• [Activity]
Convert each of the records into a JSON list of strings, with one string per line and blank lines omitted.

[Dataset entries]
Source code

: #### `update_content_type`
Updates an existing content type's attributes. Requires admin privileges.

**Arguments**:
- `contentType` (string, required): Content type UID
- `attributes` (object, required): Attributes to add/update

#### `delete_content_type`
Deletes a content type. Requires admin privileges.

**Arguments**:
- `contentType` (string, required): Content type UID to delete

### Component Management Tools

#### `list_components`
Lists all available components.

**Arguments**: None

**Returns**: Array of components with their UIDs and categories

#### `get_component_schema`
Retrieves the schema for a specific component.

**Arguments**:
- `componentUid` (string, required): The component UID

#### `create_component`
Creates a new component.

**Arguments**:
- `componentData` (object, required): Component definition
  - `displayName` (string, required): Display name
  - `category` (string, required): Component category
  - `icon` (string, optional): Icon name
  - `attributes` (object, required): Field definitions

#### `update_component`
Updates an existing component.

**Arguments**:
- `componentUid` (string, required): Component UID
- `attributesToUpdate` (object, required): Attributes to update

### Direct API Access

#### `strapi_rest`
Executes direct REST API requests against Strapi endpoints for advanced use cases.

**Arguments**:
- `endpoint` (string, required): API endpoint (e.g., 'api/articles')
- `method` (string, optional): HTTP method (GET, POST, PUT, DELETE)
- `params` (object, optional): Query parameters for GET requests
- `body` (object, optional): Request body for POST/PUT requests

• [Written response]
[
  "Source code",
  ": #### `update_content_type`",
  "Updates an existing content type's attributes. Requires admin privileges.",
  "**Arguments**:",
  "- `contentType` (string, required): Content type UID",
  "- `attributes` (object, required): Attributes to add/update",
  "#### `delete_content_type`",
  "Deletes a content type. Requires admin privileges.",
  "**Arguments**:",
  "- `contentType` (string, required): Content type UID to delete",
  "### Component Management Tools",
  "#### `list_components`",
  "Lists all available components.",
  "**Arguments**: None",
  "**Returns**: Array of components with their UIDs and categories",
  "#### `get_component_schema`",
  "Retrieves the schema for a specific component.",
  "**Arguments**:",
  "- `componentUid` (string, required): The component UID",
  "#### `create_component`",
  "Creates a new component.",
  "**Arguments**:",
  "- `componentData` (object, required): Component definition",
  "  - `displayName` (string, required): Display name",
  "  - `category` (string, required): Component category",
  "  - `icon` (string, optional): Icon name",
  "  - `attributes` (object, required): Field definitions",
  "#### `update_component`",
  "Updates an existing component.",
  "**Arguments**:",
  "- `componentUid` (string, required): Component UID",
  "- `attributesToUpdate` (object, required): Attributes to update",
  "### Direct API Access",
  "#### `strapi_rest`",
  "Executes direct REST API requests against Strapi endpoints for advanced use cases.",
  "**Arguments**:",
  "- `endpoint` (string, required): API endpoint (e.g., 'api/articles')",
  "- `method` (string, optional): HTTP method (GET, POST, PUT, DELETE)",
  "- `params` (object, optional): Query parameters for GET requests",
  "- `body` (object, optional): Request body for POST/PUT requests"
]